Hawkins explains how the same basic circuitry that lets us navigate and interact with the world also underlies our capacity for language, mathematics, imagination, and conceptual reasoning. The key lies in the nature of reference frames. While reference frames for physical objects are three-dimensional, reference frames for abstract concepts have multiple dimensions, each representing a different aspect or degree of the feeling or idea. For example, emotions like happiness and sadness can be thought of as having dimensions such as intensity, duration, and type. Concepts such as human rights can be thought of as having boundaries and limits much like the contours of a physical object.

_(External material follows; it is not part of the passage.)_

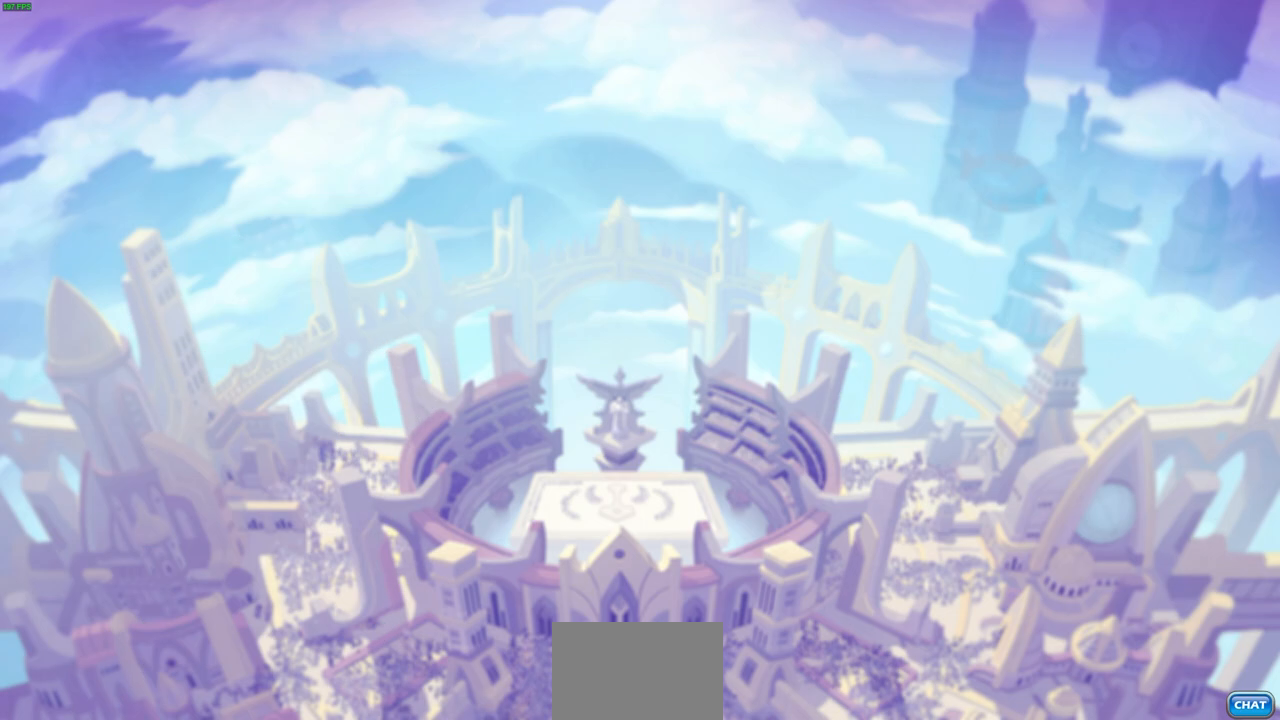
{"buttons": [], "left_stick": "center", "right_stick": "center", "events": []}
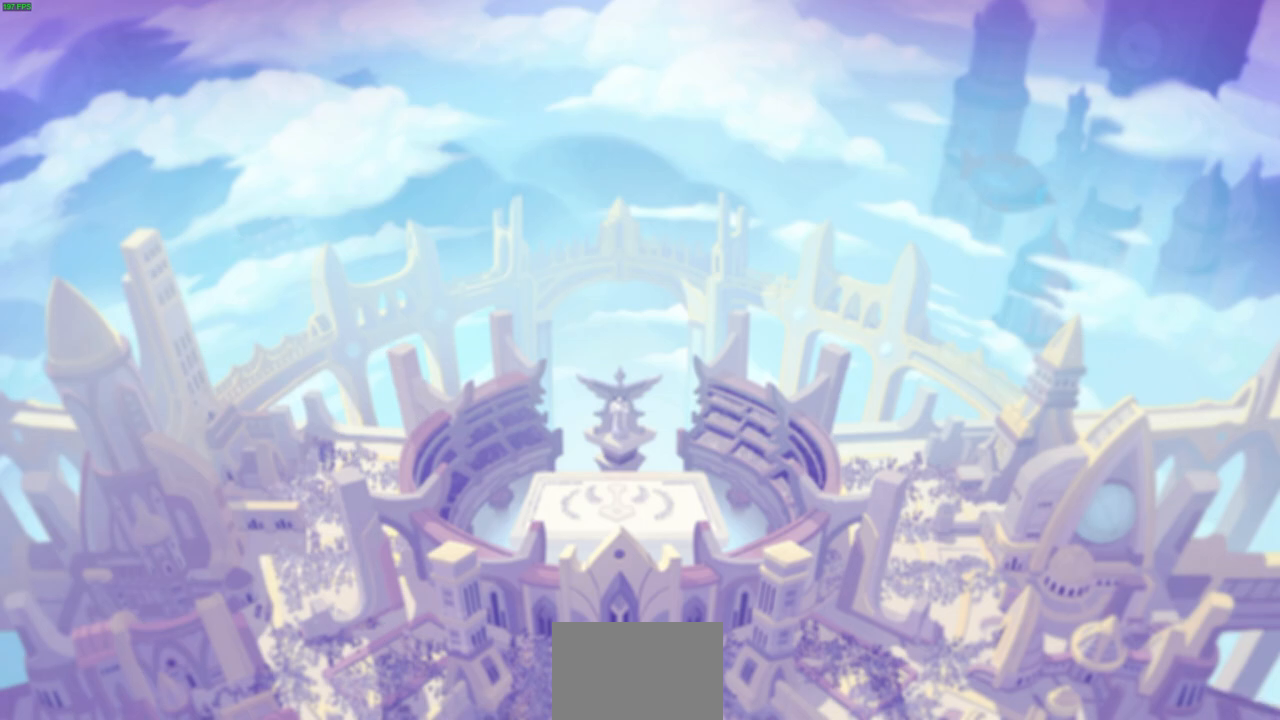
{"buttons": ["CROSS"], "left_stick": "up-left", "right_stick": "center", "events": [[117, "left_stick", "left"], [233, "CROSS", "down"], [233, "R2", "down"], [317, "left_stick", "up-right"], [350, "CROSS", "up"], [400, "R2", "up"], [450, "CROSS", "down"], [500, "left_stick", "up-left"]]}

(Shortform note: Hawkins’s suggestion that we model abstract concepts in multidimensional reference frames aligns with research on the cognitive differences between people with opposing political views. Studies show that conservatives tend to focus on dimensions related to safety, stability, and authority, while liberals focus on dimensions of variety and complexity. These divergent reference frames, when applied to the same abstract concepts—such as freedom and democracy—lead to contrasting opinions on political issues. While there are other cognitive mechanisms at work, such as the power of partisan identity, understanding that people think in different reference frames might help improve understanding across political divides.)
To explain abstract thought, Hawkins proposes that when you think about an abstract concept, your neurons fire as if you're moving through an abstract reference frame, just as they do for models of the physical world. When you recall a memory—such as that of the house you grew up in—you mentally traverse the associated reference frame—in this case, the mental map of your old house—activating the corresponding neurons in the brain. Similarly, when you explore an abstract concept, such as the theory being presented in this guide, your brain constructs a reference frame that maps out its logical connections and arguments. You then navigate this mental map as you reason through the implications of the theory.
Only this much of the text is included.